In the listing below, a line holding "left ankle: (814, 528)" and a line holding "right ankle: (896, 526)" mark the range. Retype both exactly, with all lines between them.
= Beginning of Section =
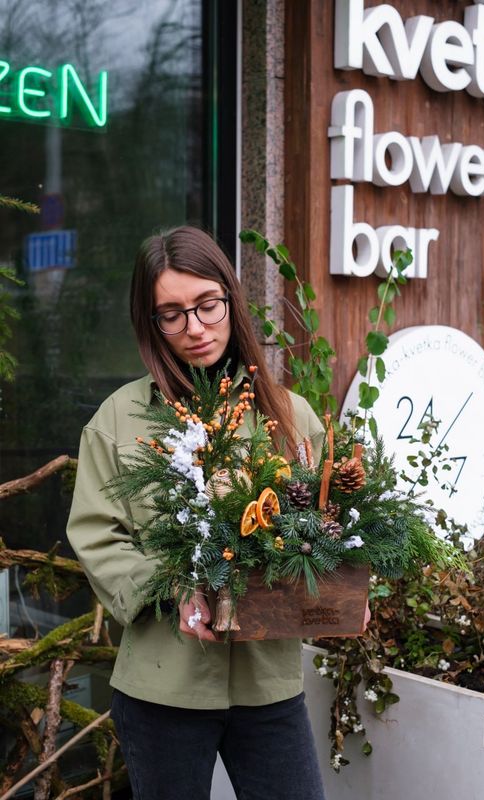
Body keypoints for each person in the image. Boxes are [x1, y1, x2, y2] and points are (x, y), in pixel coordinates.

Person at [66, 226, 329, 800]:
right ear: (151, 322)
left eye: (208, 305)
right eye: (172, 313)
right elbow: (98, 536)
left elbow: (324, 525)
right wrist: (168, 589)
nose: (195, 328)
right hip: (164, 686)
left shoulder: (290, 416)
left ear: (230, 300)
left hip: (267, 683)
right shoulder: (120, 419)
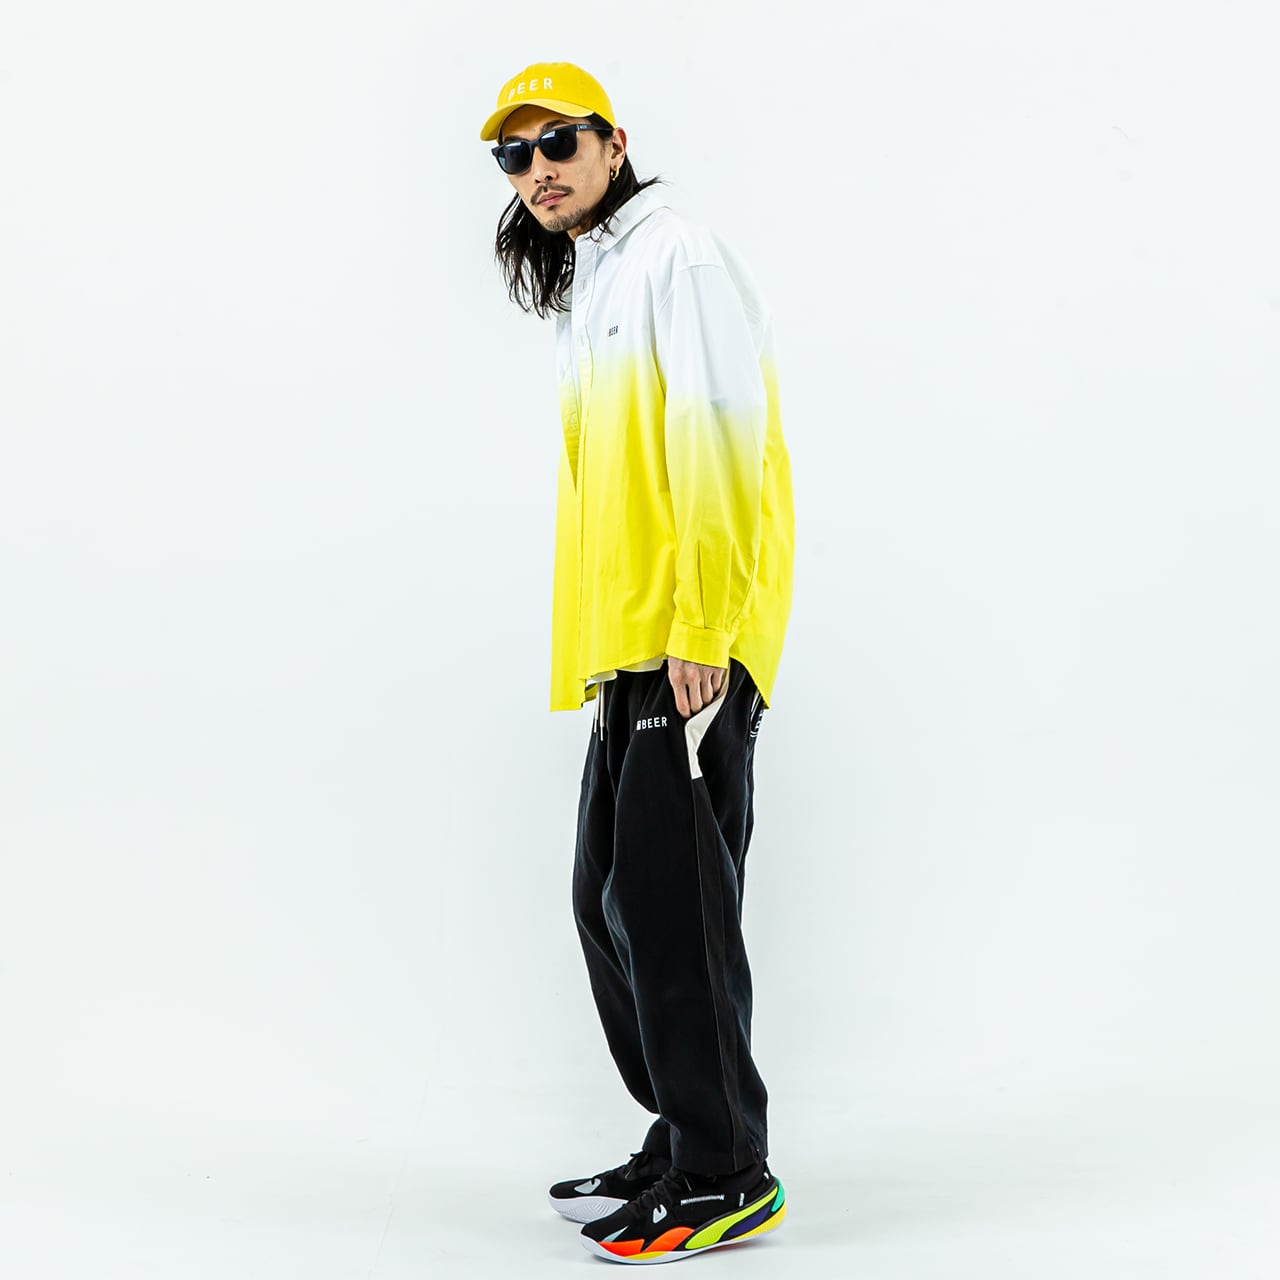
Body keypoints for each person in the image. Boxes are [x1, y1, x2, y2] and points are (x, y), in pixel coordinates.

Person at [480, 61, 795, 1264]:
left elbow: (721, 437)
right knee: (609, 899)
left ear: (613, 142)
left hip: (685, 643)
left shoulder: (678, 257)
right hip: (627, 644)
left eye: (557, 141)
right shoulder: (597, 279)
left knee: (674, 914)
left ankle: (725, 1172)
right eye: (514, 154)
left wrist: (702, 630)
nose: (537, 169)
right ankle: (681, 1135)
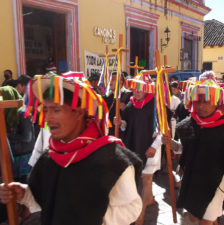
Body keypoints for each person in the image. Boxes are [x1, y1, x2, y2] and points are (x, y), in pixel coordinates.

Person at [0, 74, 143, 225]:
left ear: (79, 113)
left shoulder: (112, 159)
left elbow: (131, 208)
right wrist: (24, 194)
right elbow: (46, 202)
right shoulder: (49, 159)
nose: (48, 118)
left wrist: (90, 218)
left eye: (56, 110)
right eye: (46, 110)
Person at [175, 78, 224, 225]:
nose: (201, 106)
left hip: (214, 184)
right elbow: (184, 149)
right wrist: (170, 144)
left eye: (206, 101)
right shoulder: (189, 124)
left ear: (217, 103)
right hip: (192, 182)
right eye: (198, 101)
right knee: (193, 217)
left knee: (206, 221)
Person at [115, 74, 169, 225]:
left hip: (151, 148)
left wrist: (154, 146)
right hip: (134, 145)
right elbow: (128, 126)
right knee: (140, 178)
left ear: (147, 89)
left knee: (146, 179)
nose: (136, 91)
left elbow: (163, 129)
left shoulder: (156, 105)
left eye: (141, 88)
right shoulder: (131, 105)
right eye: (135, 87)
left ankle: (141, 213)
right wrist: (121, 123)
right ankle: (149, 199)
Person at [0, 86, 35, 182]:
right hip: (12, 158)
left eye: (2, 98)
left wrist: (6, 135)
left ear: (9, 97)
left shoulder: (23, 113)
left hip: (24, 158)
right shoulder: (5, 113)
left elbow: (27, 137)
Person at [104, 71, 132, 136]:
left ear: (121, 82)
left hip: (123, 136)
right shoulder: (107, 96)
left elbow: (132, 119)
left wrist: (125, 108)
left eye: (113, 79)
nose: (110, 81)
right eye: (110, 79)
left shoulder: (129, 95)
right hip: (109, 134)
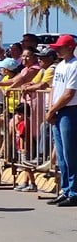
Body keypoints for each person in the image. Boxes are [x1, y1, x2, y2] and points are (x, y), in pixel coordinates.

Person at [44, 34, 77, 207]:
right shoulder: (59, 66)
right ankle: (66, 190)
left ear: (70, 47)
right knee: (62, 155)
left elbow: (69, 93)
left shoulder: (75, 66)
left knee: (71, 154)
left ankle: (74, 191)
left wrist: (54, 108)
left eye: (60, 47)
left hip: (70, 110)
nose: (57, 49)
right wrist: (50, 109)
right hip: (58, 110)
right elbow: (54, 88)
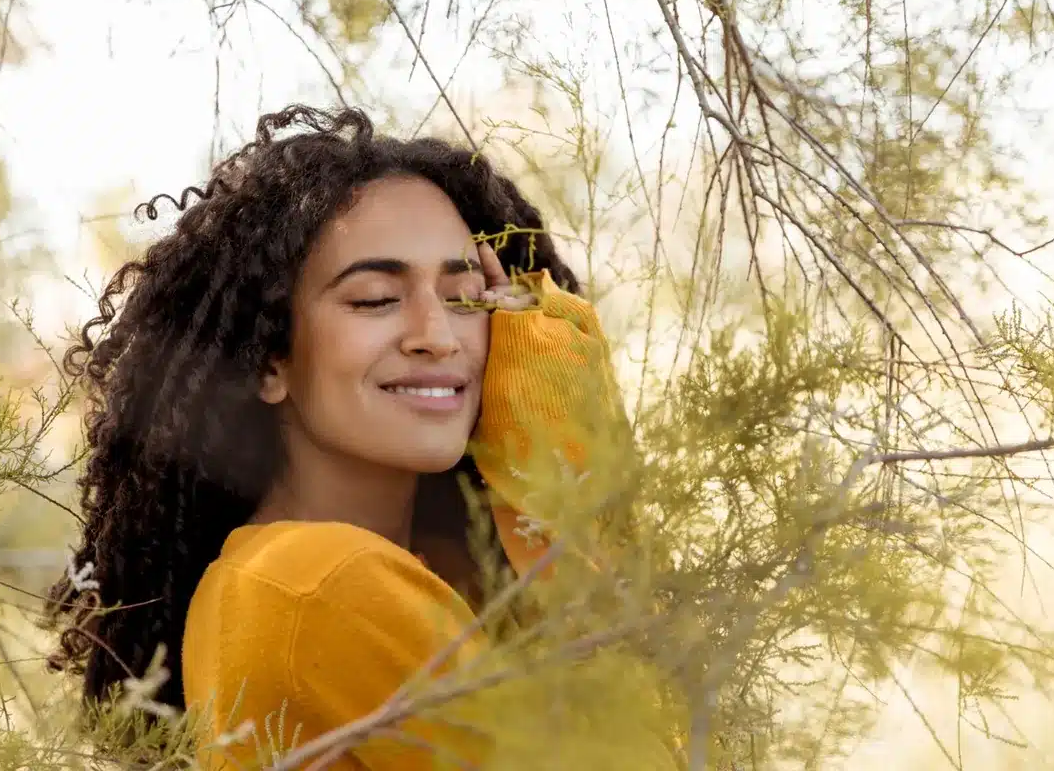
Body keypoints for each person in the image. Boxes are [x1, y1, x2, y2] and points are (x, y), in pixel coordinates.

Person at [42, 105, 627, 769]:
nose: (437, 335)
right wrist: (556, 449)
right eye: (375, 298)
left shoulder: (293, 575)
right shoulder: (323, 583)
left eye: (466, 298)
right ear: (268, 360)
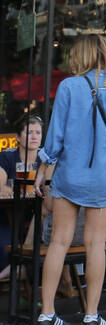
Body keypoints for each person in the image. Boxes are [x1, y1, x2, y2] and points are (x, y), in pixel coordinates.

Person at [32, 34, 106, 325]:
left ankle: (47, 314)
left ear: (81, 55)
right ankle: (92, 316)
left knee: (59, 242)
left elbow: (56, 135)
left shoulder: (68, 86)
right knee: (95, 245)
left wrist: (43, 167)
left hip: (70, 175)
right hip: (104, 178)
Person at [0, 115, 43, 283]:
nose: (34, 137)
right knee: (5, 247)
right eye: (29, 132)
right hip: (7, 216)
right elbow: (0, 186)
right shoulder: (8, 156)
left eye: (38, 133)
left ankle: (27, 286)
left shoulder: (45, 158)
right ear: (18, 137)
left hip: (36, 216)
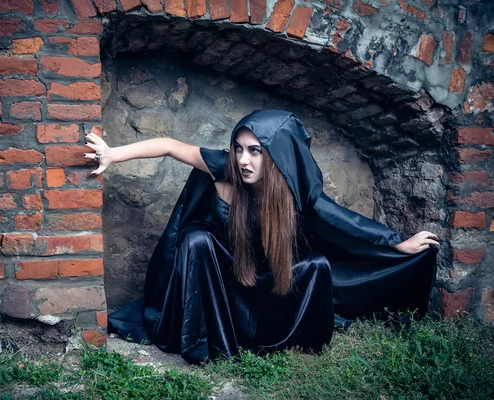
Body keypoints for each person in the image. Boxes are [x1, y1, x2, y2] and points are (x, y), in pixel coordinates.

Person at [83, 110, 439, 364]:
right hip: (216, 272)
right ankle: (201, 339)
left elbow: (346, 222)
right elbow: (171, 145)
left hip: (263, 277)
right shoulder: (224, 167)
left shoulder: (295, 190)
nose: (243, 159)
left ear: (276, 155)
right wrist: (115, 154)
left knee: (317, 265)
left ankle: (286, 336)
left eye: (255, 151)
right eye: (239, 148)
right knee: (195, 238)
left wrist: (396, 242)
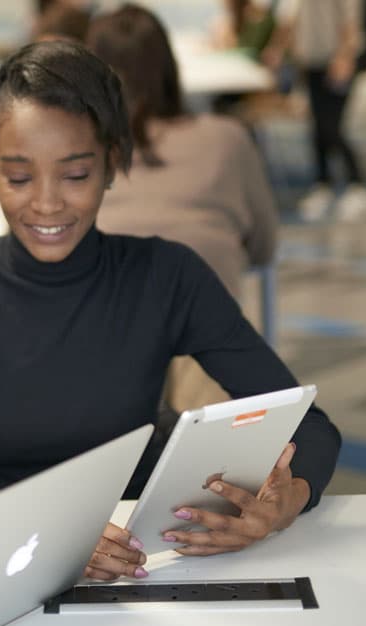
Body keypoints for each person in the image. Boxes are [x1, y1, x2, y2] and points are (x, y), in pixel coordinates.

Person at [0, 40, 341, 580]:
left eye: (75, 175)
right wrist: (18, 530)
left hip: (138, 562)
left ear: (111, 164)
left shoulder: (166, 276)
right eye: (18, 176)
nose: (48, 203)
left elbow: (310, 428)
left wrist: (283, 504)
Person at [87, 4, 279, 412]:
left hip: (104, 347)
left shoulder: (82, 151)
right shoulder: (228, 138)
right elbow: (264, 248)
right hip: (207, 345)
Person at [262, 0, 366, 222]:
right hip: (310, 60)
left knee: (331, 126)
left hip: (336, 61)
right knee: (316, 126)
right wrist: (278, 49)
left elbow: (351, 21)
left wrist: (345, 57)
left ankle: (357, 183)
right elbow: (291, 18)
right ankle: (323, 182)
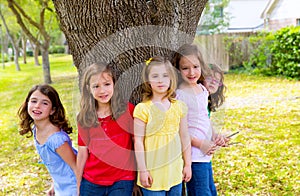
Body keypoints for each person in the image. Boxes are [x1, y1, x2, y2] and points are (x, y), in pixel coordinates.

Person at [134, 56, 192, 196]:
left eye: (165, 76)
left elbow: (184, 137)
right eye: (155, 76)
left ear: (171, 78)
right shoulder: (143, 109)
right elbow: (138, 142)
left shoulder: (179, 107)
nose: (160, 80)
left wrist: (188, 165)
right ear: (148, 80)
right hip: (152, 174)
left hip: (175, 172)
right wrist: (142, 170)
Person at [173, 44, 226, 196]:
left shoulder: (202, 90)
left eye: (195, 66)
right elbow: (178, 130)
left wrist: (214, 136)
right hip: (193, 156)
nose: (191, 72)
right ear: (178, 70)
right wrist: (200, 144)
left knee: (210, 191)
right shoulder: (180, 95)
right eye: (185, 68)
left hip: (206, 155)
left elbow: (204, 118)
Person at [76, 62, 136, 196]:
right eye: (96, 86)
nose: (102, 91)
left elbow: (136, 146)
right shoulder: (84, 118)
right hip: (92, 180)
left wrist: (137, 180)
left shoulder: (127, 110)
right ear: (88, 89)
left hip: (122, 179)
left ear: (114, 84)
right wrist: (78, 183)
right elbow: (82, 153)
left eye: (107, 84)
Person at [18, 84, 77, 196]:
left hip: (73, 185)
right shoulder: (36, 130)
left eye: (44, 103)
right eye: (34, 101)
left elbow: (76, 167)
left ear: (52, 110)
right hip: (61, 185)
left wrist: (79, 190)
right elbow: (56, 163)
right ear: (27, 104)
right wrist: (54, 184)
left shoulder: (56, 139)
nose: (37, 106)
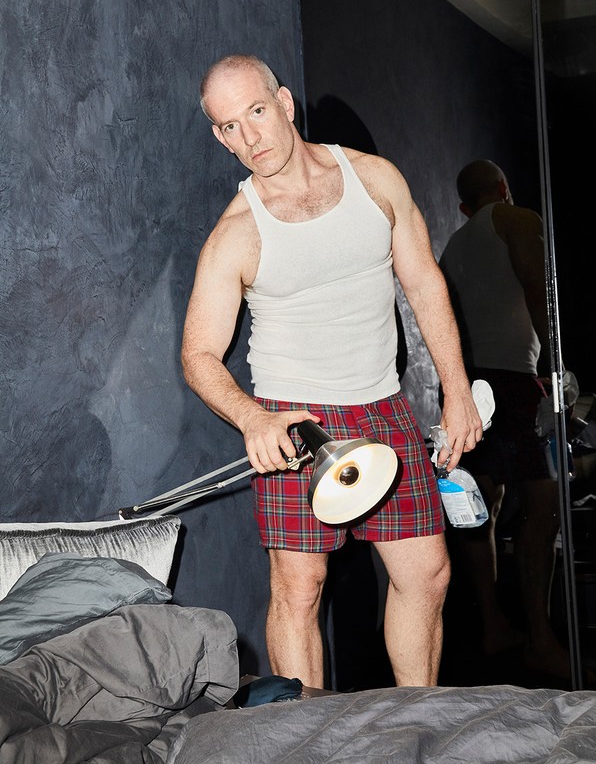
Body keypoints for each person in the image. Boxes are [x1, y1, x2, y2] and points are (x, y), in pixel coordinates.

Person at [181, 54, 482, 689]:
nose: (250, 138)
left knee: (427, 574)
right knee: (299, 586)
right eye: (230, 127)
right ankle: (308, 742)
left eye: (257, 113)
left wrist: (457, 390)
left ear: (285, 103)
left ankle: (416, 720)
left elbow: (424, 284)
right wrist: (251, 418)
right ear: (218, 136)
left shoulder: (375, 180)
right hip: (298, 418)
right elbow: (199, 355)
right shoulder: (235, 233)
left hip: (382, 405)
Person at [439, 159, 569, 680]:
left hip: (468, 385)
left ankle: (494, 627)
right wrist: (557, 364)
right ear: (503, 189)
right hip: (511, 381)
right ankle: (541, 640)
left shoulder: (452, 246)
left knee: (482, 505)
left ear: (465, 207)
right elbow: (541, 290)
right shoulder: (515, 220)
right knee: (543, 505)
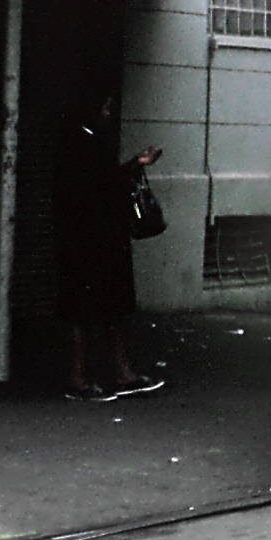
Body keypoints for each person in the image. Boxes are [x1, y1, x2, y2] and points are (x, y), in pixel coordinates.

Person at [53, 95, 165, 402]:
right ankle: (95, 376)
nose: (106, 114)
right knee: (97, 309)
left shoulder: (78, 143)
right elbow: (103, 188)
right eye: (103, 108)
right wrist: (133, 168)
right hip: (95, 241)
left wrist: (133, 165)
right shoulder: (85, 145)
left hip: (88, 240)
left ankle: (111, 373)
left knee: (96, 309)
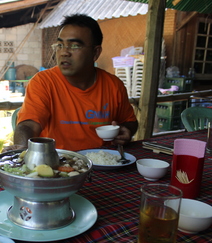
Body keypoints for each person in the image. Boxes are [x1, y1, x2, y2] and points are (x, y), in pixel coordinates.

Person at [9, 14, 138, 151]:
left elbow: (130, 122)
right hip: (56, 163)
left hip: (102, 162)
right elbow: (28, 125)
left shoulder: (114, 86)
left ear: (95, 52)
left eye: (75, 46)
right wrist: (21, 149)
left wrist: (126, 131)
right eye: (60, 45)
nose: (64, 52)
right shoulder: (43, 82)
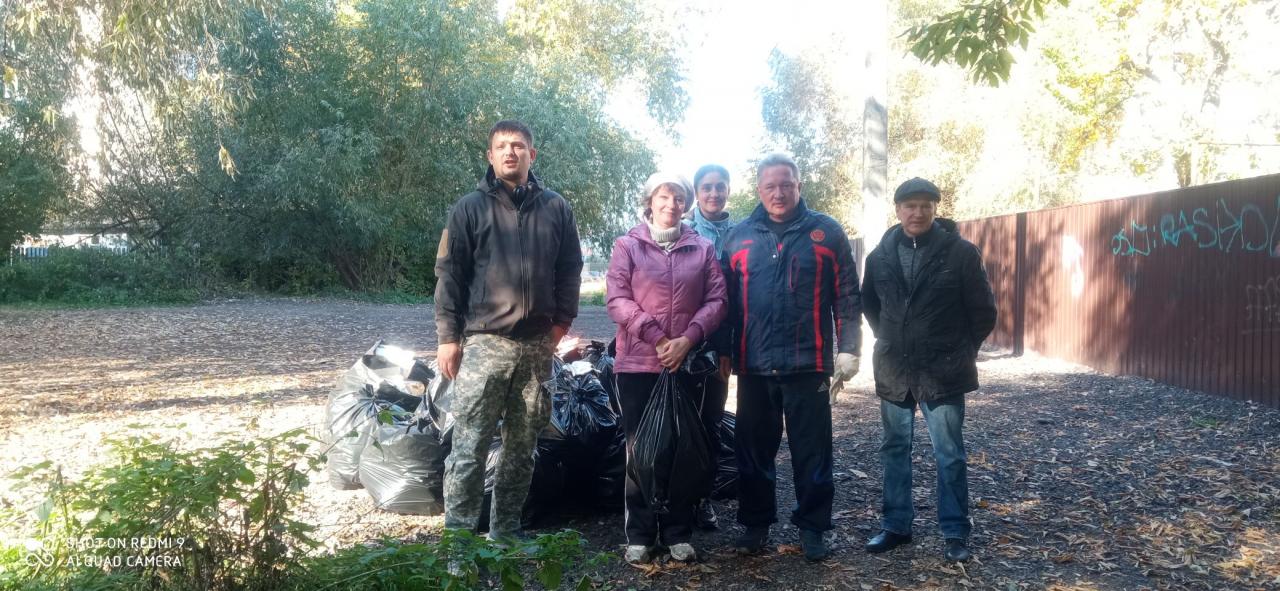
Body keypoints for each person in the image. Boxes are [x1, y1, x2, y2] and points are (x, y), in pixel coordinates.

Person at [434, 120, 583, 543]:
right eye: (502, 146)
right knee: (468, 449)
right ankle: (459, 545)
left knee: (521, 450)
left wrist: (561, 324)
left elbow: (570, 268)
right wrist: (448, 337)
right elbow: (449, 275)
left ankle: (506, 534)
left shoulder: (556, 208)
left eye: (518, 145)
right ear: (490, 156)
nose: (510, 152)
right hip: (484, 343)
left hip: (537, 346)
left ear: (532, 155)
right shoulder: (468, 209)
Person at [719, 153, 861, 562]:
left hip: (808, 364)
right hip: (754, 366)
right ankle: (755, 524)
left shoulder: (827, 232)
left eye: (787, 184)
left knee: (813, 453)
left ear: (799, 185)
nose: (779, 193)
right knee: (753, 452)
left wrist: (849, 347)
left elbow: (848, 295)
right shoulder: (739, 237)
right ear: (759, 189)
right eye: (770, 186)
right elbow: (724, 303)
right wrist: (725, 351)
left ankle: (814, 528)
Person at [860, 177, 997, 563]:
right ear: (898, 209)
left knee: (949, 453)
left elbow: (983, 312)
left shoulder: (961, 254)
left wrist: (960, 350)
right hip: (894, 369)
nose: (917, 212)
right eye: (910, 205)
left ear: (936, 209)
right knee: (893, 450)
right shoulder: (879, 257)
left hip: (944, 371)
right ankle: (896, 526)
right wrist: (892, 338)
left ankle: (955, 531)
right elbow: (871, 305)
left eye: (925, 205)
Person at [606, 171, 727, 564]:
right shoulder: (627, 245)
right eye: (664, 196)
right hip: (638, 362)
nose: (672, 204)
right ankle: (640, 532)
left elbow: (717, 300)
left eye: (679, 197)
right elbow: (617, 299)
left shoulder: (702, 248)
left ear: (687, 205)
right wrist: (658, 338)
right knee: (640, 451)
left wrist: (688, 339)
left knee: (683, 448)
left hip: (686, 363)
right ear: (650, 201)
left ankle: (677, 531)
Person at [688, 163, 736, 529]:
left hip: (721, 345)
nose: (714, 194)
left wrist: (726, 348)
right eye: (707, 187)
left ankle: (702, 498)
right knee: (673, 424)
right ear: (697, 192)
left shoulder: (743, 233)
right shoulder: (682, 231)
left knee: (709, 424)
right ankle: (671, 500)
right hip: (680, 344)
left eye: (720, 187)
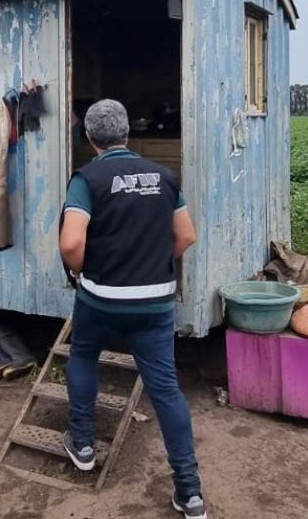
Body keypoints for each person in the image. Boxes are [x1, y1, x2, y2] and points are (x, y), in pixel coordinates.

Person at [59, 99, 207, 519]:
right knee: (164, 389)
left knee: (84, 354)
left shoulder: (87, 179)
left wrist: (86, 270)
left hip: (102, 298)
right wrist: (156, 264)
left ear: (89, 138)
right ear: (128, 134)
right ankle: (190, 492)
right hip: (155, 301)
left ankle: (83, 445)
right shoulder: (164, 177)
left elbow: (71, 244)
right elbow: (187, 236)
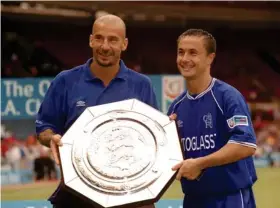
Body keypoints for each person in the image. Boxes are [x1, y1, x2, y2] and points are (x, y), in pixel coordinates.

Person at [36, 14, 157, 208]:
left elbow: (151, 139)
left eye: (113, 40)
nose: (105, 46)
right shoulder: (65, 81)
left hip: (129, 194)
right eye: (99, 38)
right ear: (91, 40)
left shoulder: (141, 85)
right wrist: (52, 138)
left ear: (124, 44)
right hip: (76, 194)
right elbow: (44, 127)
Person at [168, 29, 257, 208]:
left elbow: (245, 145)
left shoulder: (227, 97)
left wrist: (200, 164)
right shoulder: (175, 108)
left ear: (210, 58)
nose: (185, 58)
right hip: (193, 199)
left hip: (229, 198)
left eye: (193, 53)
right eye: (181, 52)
= End of Section =
◆ RESULT OF THIS TASK
left ankle: (814, 528)
Person at [860, 177, 997, 563]:
right ear: (898, 209)
left knee: (949, 453)
left elbow: (983, 312)
left shoulder: (961, 254)
left wrist: (960, 350)
right hip: (894, 369)
nose: (917, 212)
right eye: (910, 205)
left ear: (936, 209)
right knee: (893, 450)
right shoulder: (879, 257)
left hip: (944, 371)
right ankle: (896, 526)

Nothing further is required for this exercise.